L’offre de mouvements dépasse aujourd’hui la demande. Nous profitons de ces instants pour renforcer nos structures et notre position afin d’être prêts à répondre à la demande lors de la reprise, cat tôt ou tard elle viendra.

Aujourd’hui, nous offrons une large palette de mouvements mécaniques de qualité à des prix très concurrentiels et nous avons une capacité de production dynamique.»


LA JOUX-PERRET: UN JOUR LES STOCKS AURONT DISPARU

Entretien avec Frédéric  Wenger, directeur de La Joux-Perret

Installée à La Chaux-de-Fonds, La Joux-Perret (racheté en 2012 par le groupe japonais Citizen, par ailleurs propriétaire du fabricant de mouvements Miyota et qui vient de racheter Frédérique Constant – lire à ce propos l’article de Joe Thompson dans ce numéro) est un des acteurs-phares du mouvement mécanique suisse. La firme ne dévoile pas ses chiffres de production, qu’on peut cependant estimer à un peu moins de 50’000 mouvements et modules. Mais force est de constater que La Joux-Perret propose une des palettes les plus larges et étendues qui soient sur le marché. Caractérisée par la souplesse de son appareil de production, La Joux-Perret offre donc des mouvements simples transformés sur base ETA 2892, par exemple, ou sur base Sellita, mais propose aussi des transformations beaucoup plus complexes et de véritables alternatives. Son offre de chronographes, simples ou plus complexes, à rattrapante ou couplés avec d’autres complications est une de ses spécialités majeures. Mais la firme propose aussi, sous formes de modules ou de mouvements intégrés, des réserves de marche, des grandes dates, des tourbillons maison, voire des spécialités très pointues comme, par exemple, de très rares foudroyantes.

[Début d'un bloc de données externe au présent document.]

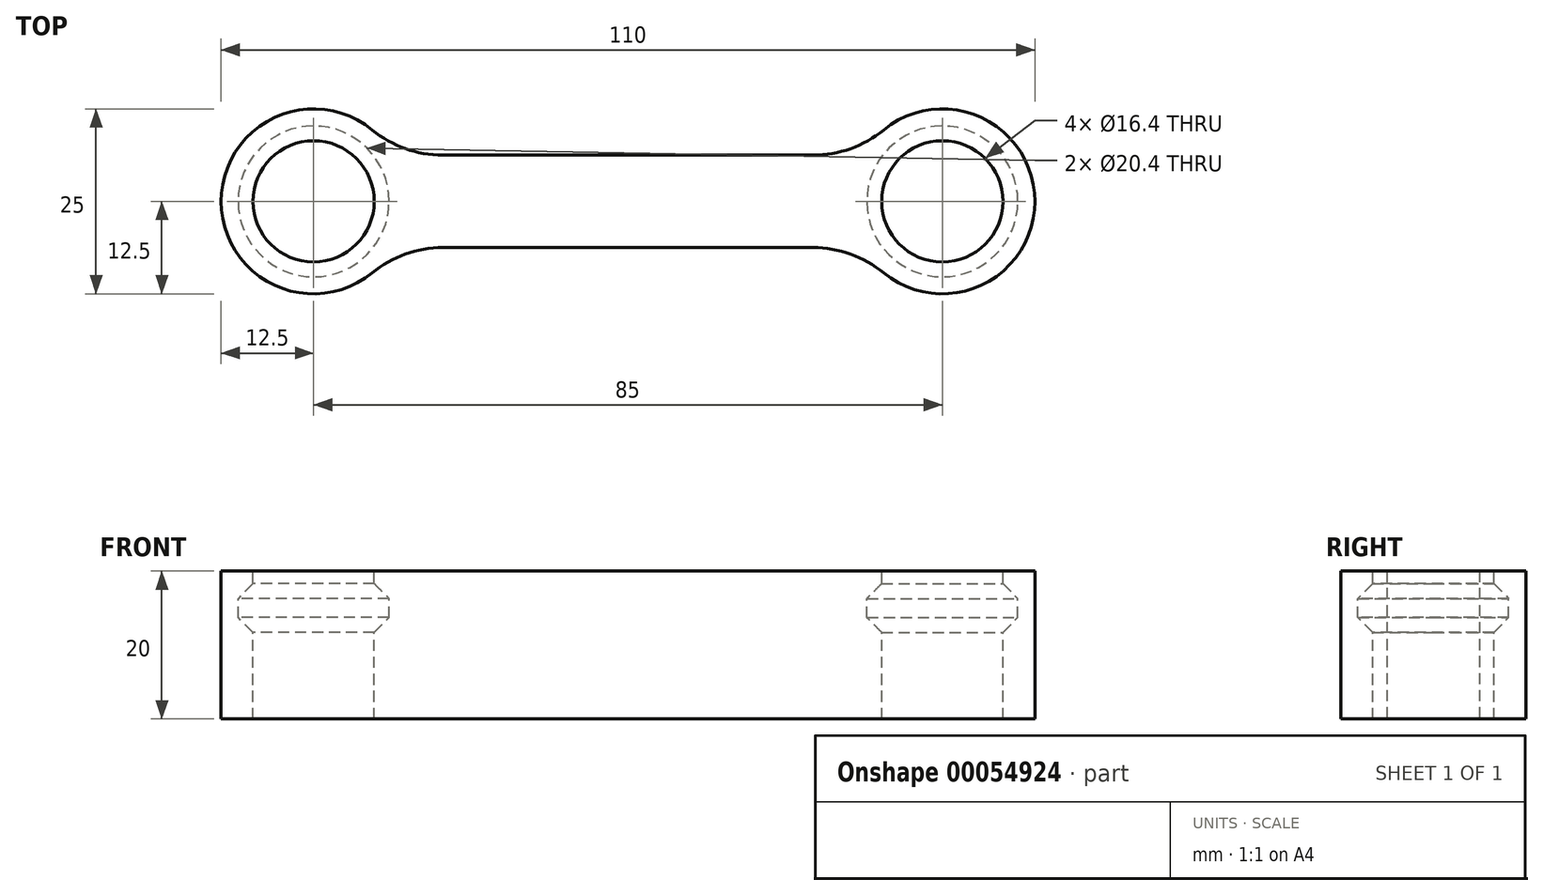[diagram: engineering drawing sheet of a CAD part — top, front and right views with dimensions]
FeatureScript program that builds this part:
annotation { "Feature Type Name" : "Feature", "Feature Type Description" : "" }
export const myFeature = defineFeature(function(context is Context, id is Id, definition is map)
    precondition{}
    {
        {
            var Q0;
            Q0=qCreatedBy(makeId("Front.planeOp"),FACE);
            var sketch = newSketch(context, id + "F0", { "sketchPlane" : qUnion([Q0])});
            skLineSegment(sketch, "E0.bottom", {"start": v(-35, 10) * mm, "end": v(-42.5, 10) * mm});
            skLineSegment(sketch, "E0.top", {"start": v(-35, 20) * mm, "end": v(-50, 20) * mm});
            skLineSegment(sketch, "E0.left", {"start": v(-35, 10) * mm, "end": v(-35, 20) * mm});
            skLineSegment(sketch, "E0.right", {"start": v(-50, 10) * mm, "end": v(-50, 20) * mm});
            skPoint(sketch, "E0.middle", {"position": v(-42.5, 15) * mm});
            skLineSegment(sketch, "E1", {"start": v(-50, 12) * mm, "end": v(-52, 14) * mm});
            skLineSegment(sketch, "E2", {"start": v(-52, 14) * mm, "end": v(-52, 16) * mm});
            skLineSegment(sketch, "E3", {"start": v(-52, 16) * mm, "end": v(-50, 18) * mm});
            skPoint(sketch, "E4", {"position": v(-52, 15) * mm});
            skLineSegment(sketch, "E5", {"start": v(-42.5, 20) * mm, "end": v(-42.5, 10) * mm, "construction": true});
            skLineSegment(sketch, "E6", {"start": v(-46, 20) * mm, "end": v(-46, 10) * mm});
            skLineSegment(sketch, "E7", {"start": v(-48, 2.45) * mm, "end": v(-46.58, 0) * mm});
            skLineSegment(sketch, "E8", {"start": v(-46.58, 0) * mm, "end": v(-50, 0) * mm});
            skLineSegment(sketch, "E9", {"start": v(-50, 0) * mm, "end": v(-50, 10) * mm});
            skLineSegment(sketch, "E10", {"start": v(-48, 2.45) * mm, "end": v(-48, 8) * mm});
            skLineSegment(sketch, "E11", {"start": v(-48, 8) * mm, "end": v(-46, 10) * mm});
            skLineSegment(sketch, "E12.0", {"start": v(-47.5, 7.8) * mm, "end": v(-46, 9.3) * mm});
            skLineSegment(sketch, "E12.1", {"start": v(-47.5, 2.58) * mm, "end": v(-47.5, 7.8) * mm});
            skLineSegment(sketch, "E12.2", {"start": v(-47.5, 2.58) * mm, "end": v(-46, 0) * mm});
            skLineSegment(sketch, "E13", {"start": v(-46, 10) * mm, "end": v(-46, 9.3) * mm});
            skLineSegment(sketch, "E14", {"start": v(-46, 9.3) * mm, "end": v(-46, 0) * mm});
            skLineSegment(sketch, "E15", {"start": v(0, 20) * mm, "end": v(0, 0) * mm, "construction": true});
            skLineSegment(sketch, "E16", {"start": v(-46, 0) * mm, "end": v(-45, 0) * mm});
            skLineSegment(sketch, "E17", {"start": v(-45, 0) * mm, "end": v(-45, 9.3) * mm});
            skLineSegment(sketch, "E18", {"start": v(-45, 11) * mm, "end": v(-45, 20) * mm});
            skLineSegment(sketch, "E19", {"start": v(-46, 10) * mm, "end": v(-45, 11) * mm});
            skLineSegment(sketch, "E20.trimOffspring", {"start": v(-46, 10) * mm, "end": v(-50, 10) * mm});
            skPoint(sketch, "E21.orphan", {"position": v(-45, 10) * mm});
            skLineSegment(sketch, "E22", {"start": v(-46, 9.3) * mm, "end": v(-45, 10.3) * mm});
            skLineSegment(sketch, "E23", {"start": v(-45, 10.3) * mm, "end": v(-45, 9.3) * mm});
            skSolve(sketch);
        }
        {
            var Q0;
            {var subQ0=sQuery(id+"F0.wireOp",EDGE,"E1");Q0=makeQuery(id+"F0.imprint","IMPRINT",FACE,{"disambiguationData":[TD([[makeQuery(id+"F0.imprint","IMPRINT",EDGE,{"derivedFrom":subQ0}),-1.0]])]});}
            var Q1;
            {var subQ7=sQuery(id+"F0.wireOp",EDGE,"E6");Q1=makeQuery(id+"F0.imprint","IMPRINT",FACE,{"disambiguationData":[TD([[makeQuery(id+"F0.imprint","IMPRINT",EDGE,{"derivedFrom":subQ7}),-1.0]])]});}
            var Q2;
            Q2=makeQuery(id+"F0.imprint","IMPRINT",FACE,{"disambiguationData":[TD([[makeQuery(id+"F0.imprint","IMPRINT",EDGE,{"derivedFrom":sQuery(id+"F0.wireOp",EDGE,"E7")}),-1.0]])]});
            var Q3;
            Q3=makeQuery(id+"F0.imprint","IMPRINT",FACE,{"disambiguationData":[TD([[makeQuery(id+"F0.imprint","IMPRINT",EDGE,{"derivedFrom":sQuery(id+"F0.wireOp",EDGE,"E12.0")}),-1.0]])]});
            var Q4;
            Q4=makeQuery(id+"F0.imprint","IMPRINT",FACE,{"disambiguationData":[TD([[makeQuery(id+"F0.imprint","IMPRINT",EDGE,{"derivedFrom":sQuery(id+"F0.wireOp",EDGE,"E14")}),1.0]])]});
            var Q5;
            {var subQ0=sQuery(id+"F0.wireOp",EDGE,"E6");Q5=makeQuery(id+"F0.imprint","IMPRINT",FACE,{"disambiguationData":[TD([[makeQuery(id+"F0.imprint","IMPRINT",EDGE,{"derivedFrom":subQ0}),1.0]])]});}
            var Q6;
            Q6=sQuery(id+"F0.wireOp",EDGE,"E5");
            revolve(context, id + "F1", {"entities" : qUnion([Q0, Q1, Q2, Q3, Q4, Q5]), "axis" : qUnion([Q6]), "revolveType" : RevolveType.FULL});
        }
        {
            var Q0;
            Q0=qCreatedBy(makeId("Front.planeOp"),FACE);
            var sketch = newSketch(context, id + "F2", { "sketchPlane" : qUnion([Q0])});
            skLineSegment(sketch, "E24.5", {"start": v(-50, 20) * mm, "end": v(-35, 20) * mm, "construction": true});
            skLineSegment(sketch, "E24.6", {"start": v(-52, 14) * mm, "end": v(-33, 14) * mm, "construction": true});
            skLineSegment(sketch, "E24.7", {"start": v(-50, 18) * mm, "end": v(-35, 18) * mm, "construction": true});
            skLineSegment(sketch, "E24.9.0", {"start": v(-35, 0) * mm, "end": v(-50, 0) * mm, "construction": true});
            skLineSegment(sketch, "E24.15", {"start": v(-46.58, 0) * mm, "end": v(-38.42, 0) * mm, "construction": true});
            skLineSegment(sketch, "E24.18", {"start": v(-45, 0) * mm, "end": v(-40, 0) * mm, "construction": true});
            skLineSegment(sketch, "E24.23.0", {"start": v(-39, 0) * mm, "end": v(-46, 0) * mm, "construction": true});
            skLineSegment(sketch, "E24.24", {"start": v(-50, 12) * mm, "end": v(-35, 12) * mm, "construction": true});
            skLineSegment(sketch, "E24.25", {"start": v(-52, 16) * mm, "end": v(-33, 16) * mm, "construction": true});
            skLineSegment(sketch, "E24.26", {"start": v(-45, 20) * mm, "end": v(-40, 20) * mm, "construction": true});
            skLineSegment(sketch, "E24.28.0", {"start": v(-50, 20) * mm, "end": v(-35, 20) * mm, "construction": true});
            skLineSegment(sketch, "E24.31", {"start": v(-50, 0) * mm, "end": v(-35, 0) * mm, "construction": true});
            skLineSegment(sketch, "E24.35", {"start": v(-46, 0) * mm, "end": v(-39, 0) * mm, "construction": true});
            skLineSegment(sketch, "E25", {"start": v(-50, 20) * mm, "end": v(-50, 18) * mm});
            skLineSegment(sketch, "E26", {"start": v(-50, 18) * mm, "end": v(-52, 16) * mm});
            skLineSegment(sketch, "E27", {"start": v(-52, 16) * mm, "end": v(-52, 14) * mm});
            skLineSegment(sketch, "E28", {"start": v(-52, 14) * mm, "end": v(-50, 12) * mm});
            skLineSegment(sketch, "E29", {"start": v(-50, 12) * mm, "end": v(-50, 0) * mm});
            skLineSegment(sketch, "E30", {"start": v(-50, 0) * mm, "end": v(-35, 0) * mm});
            skLineSegment(sketch, "E31", {"start": v(-35, 0) * mm, "end": v(-35, 12) * mm});
            skLineSegment(sketch, "E32", {"start": v(-35, 12) * mm, "end": v(-33, 14) * mm});
            skLineSegment(sketch, "E33", {"start": v(-33, 14) * mm, "end": v(-33, 16) * mm});
            skLineSegment(sketch, "E34", {"start": v(-33, 16) * mm, "end": v(-35, 18) * mm});
            skLineSegment(sketch, "E35", {"start": v(-35, 18) * mm, "end": v(-35, 20) * mm});
            skLineSegment(sketch, "E36", {"start": v(-35, 20) * mm, "end": v(-50, 20) * mm});
            skLineSegment(sketch, "E37.0", {"start": v(-50.7, 11.71) * mm, "end": v(-50.7, 0) * mm});
            skLineSegment(sketch, "E37.1", {"start": v(-32.3, 16.29) * mm, "end": v(-34.3, 18.29) * mm});
            skLineSegment(sketch, "E37.2", {"start": v(-32.3, 13.71) * mm, "end": v(-32.3, 16.29) * mm});
            skLineSegment(sketch, "E37.3", {"start": v(-34.3, 11.71) * mm, "end": v(-32.3, 13.71) * mm});
            skLineSegment(sketch, "E37.4", {"start": v(-34.3, 0) * mm, "end": v(-34.3, 11.71) * mm});
            skLineSegment(sketch, "E37.5", {"start": v(-34.3, 18.29) * mm, "end": v(-34.3, 20.7) * mm});
            skLineSegment(sketch, "E37.6", {"start": v(-50.7, 20.7) * mm, "end": v(-34.3, 20.7) * mm});
            skLineSegment(sketch, "E37.7", {"start": v(-50.7, 20.7) * mm, "end": v(-50.7, 18.29) * mm});
            skLineSegment(sketch, "E37.8", {"start": v(-50.7, 18.29) * mm, "end": v(-52.7, 16.29) * mm});
            skLineSegment(sketch, "E37.9", {"start": v(-52.7, 16.29) * mm, "end": v(-52.7, 13.71) * mm});
            skLineSegment(sketch, "E37.10", {"start": v(-52.7, 13.71) * mm, "end": v(-50.7, 11.71) * mm});
            skLineSegment(sketch, "E38", {"start": v(-50.7, 0) * mm, "end": v(-50, 0) * mm});
            skLineSegment(sketch, "E39", {"start": v(-35, 0) * mm, "end": v(-34.3, 0) * mm});
            skLineSegment(sketch, "E40", {"start": v(-42.5, 20.7) * mm, "end": v(-42.5, 0) * mm});
            skSolve(sketch);
        }
        {
            var Q0;
            Q0=qCreatedBy(makeId("Top.planeOp"),FACE);
            var sketch = newSketch(context, id + "F3", { "sketchPlane" : qUnion([Q0])});
            skCircle(sketch, "E41.0", {"center": v(-42.5, 0) * mm, "radius": 12.5 * mm});
            skLineSegment(sketch, "E42", {"start": v(-31.67, 6.25) * mm, "end": v(0, 6.25) * mm});
            skLineSegment(sketch, "E43", {"start": v(-31.67, -6.25) * mm, "end": v(0, -6.25) * mm});
            skLineSegment(sketch, "E44", {"start": v(0, 6.25) * mm, "end": v(0, -6.25) * mm});
            skArc(sketch, "E45", {"start": v(-34.57, 9.66) * mm, "mid": v(-30.1, 7.13) * mm, "end": v(-25.04, 6.25) * mm});
            skArc(sketch, "E46", {"start": v(-25.04, -6.25) * mm, "mid": v(-30.1, -7.13) * mm, "end": v(-34.57, -9.66) * mm});
            skSolve(sketch);
        }
        {
            var Q0;
            {var subQ0=sQuery(id+"F3.wireOp",EDGE,"E41.0");var subQ1=makeQuery(id+"F3.imprint","INTERSECT",VERTEX,{"derivedFrom":[subQ0,sQuery(id+"F3.wireOp",EDGE,"E42")]});Q0=makeQuery(id+"F3.imprint","IMPRINT",FACE,{"disambiguationData":[TD([[makeQuery(id+"F3.imprint","IMPRINT",EDGE,{"disambiguationData":[TD([[subQ1,-1.0]])],"derivedFrom":subQ0}),1.0]])]});}
            var Q1;
            {var subQ4=sQuery(id+"F3.wireOp",EDGE,"E44");Q1=makeQuery(id+"F3.imprint","IMPRINT",FACE,{"disambiguationData":[TD([[makeQuery(id+"F3.imprint","IMPRINT",EDGE,{"derivedFrom":subQ4}),-1.0]])]});}
            var Q2;
            {var subQ3=sQuery(id+"F3.wireOp",EDGE,"E45");Q2=makeQuery(id+"F3.imprint","IMPRINT",FACE,{"disambiguationData":[TD([[makeQuery(id+"F3.imprint","IMPRINT",EDGE,{"derivedFrom":subQ3}),-1.0]])]});}
            var Q3;
            {var subQ3=sQuery(id+"F3.wireOp",EDGE,"E46");Q3=makeQuery(id+"F3.imprint","IMPRINT",FACE,{"disambiguationData":[TD([[makeQuery(id+"F3.imprint","IMPRINT",EDGE,{"derivedFrom":subQ3}),-1.0]])]});}
            extrude(context, id + "F4", {"entities" : qUnion([Q0, Q1, Q2, Q3]), "depth" : 20 * mm});
        }
        {
            var Q0;
            {var subQ1=sQuery(id+"F2.wireOp",EDGE,"E25");Q0=makeQuery(id+"F2.imprint","IMPRINT",FACE,{"disambiguationData":[TD([[makeQuery(id+"F2.imprint","IMPRINT",EDGE,{"derivedFrom":subQ1}),-1.0]])]});}
            var Q1;
            {var subQ0=sQuery(id+"F2.wireOp",EDGE,"E25");Q1=makeQuery(id+"F2.imprint","IMPRINT",FACE,{"disambiguationData":[TD([[makeQuery(id+"F2.imprint","IMPRINT",EDGE,{"derivedFrom":subQ0}),1.0]])]});}
            var Q2;
            Q2=sQuery(id+"F2.wireOp",EDGE,"E40");
            revolve(context, id + "F5", {"operationType" : NewBodyOperationType.REMOVE, "entities" : qUnion([Q0, Q1]), "axis" : qUnion([Q2]), "revolveType" : RevolveType.FULL});
        }
        {
            var Q0;
            Q0=makeQuery(id+"F4.opExtrude","SWEPT_BODY",BODY,{"disambiguationData":[OSD([sQuery(id+"F3.wireOp",EDGE,"E41.0"),sQuery(id+"F3.wireOp",EDGE,"E42"),sQuery(id+"F3.wireOp",EDGE,"E43"),sQuery(id+"F3.wireOp",EDGE,"E44"),sQuery(id+"F3.wireOp",EDGE,"E45"),sQuery(id+"F3.wireOp",EDGE,"E46")])]});
            var Q1;
            Q1=makeQuery(id+"F1.opRevolve","SWEPT_BODY",BODY,{"disambiguationData":[OSD([sQuery(id+"F0.wireOp",EDGE,"E0.top"),sQuery(id+"F0.wireOp",EDGE,"E0.right"),sQuery(id+"F0.wireOp",EDGE,"E1"),sQuery(id+"F0.wireOp",EDGE,"E2"),sQuery(id+"F0.wireOp",EDGE,"E3"),sQuery(id+"F0.wireOp",EDGE,"E7"),sQuery(id+"F0.wireOp",EDGE,"E8"),sQuery(id+"F0.wireOp",EDGE,"E9"),sQuery(id+"F0.wireOp",EDGE,"E10"),sQuery(id+"F0.wireOp",EDGE,"E11"),sQuery(id+"F0.wireOp",EDGE,"E18"),sQuery(id+"F0.wireOp",EDGE,"E19")])]});
            var Q2;
            Q2=makeQuery(id+"F1.opRevolve","SWEPT_BODY",BODY,{"disambiguationData":[OSD([sQuery(id+"F0.wireOp",EDGE,"E12.0"),sQuery(id+"F0.wireOp",EDGE,"E12.1"),sQuery(id+"F0.wireOp",EDGE,"E12.2"),sQuery(id+"F0.wireOp",EDGE,"E16"),sQuery(id+"F0.wireOp",EDGE,"E17"),sQuery(id+"F0.wireOp",EDGE,"E22"),sQuery(id+"F0.wireOp",EDGE,"E23")])]});
            var Q3;
            Q3=makeQuery(id+"F4.opExtrude","SWEPT_FACE",FACE,{"disambiguationData":[OSD([sQuery(id+"F3.wireOp",EDGE,"E44")])]});
            mirror(context, id + "F6", {"operationType" : NewBodyOperationType.ADD, "entities" : qUnion([Q0, Q1, Q2]), "mirrorPlane" : qUnion([Q3])});
        }
    });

Ses prix vont donc du module de base à 100.- CHF au haut de gamme, voire au très haut de gamme (un tourbillon sur saphir à 30’000.- CHF) ou à la pièce unique. Par ailleurs, La Joux-Perret est aussi propriétaire de la marque haut de gamme Arnold & Son et vient de relancer Angélus.

La maison produit en interne à peu près tout ce qui touche au mouvement, à l’exception des assortiments et des spiraux (sauf dans le très haut de gamme où ils réalisent l’intégralité des composants). La Joux-Perret produit par ailleurs nombre de composants pour des tiers. Aux côtés notamment de Sellita, Le Joux-Perret a aussi été très active dans la cadre des négociations menées par la COMCO. Frédéric Wenger a bien voulu répondre à nos questions mais reste lui aussi laconique.

Frédéric  Wenger:

«Oui, aujourd’hui, l’offre dépasse la demande et c’est le cas pour tous les types de mouvements mais surtout dans le mouvement de base. Il n’y a qu’à regarder les chiffres des exportations du mois de juillet 2016 pour se rendre compte de la gravité de la situation (ndlr: à nouveau moins 14,2% par rapport à juillet 2015. Hong Kong, qui était le premier marché de l’horlogerie suisse, est à moins 33%, soit une baisse de 53% sur 2 ans).

La situation est donc très compliquée et nombre de nos clients, qui sont des indépendants, petits ou moyens, souffrent. Tout le monde a du stock. Je vous l’avoue très franchement, nous avons dû imposer du chômage technique et procéder à un certain nombre, mesuré, de licenciements. Ceci dit, la qualité, la variété et l’étendue de notre offre, la grande souplesse de notre appareil de production et le haut niveau de compétence de nos employés vont nous permettre de passer ce cap. Et le fait d’être adossé à Citizen, un groupe horloger majeur, ambitieux et solide, nous y aidera aussi.»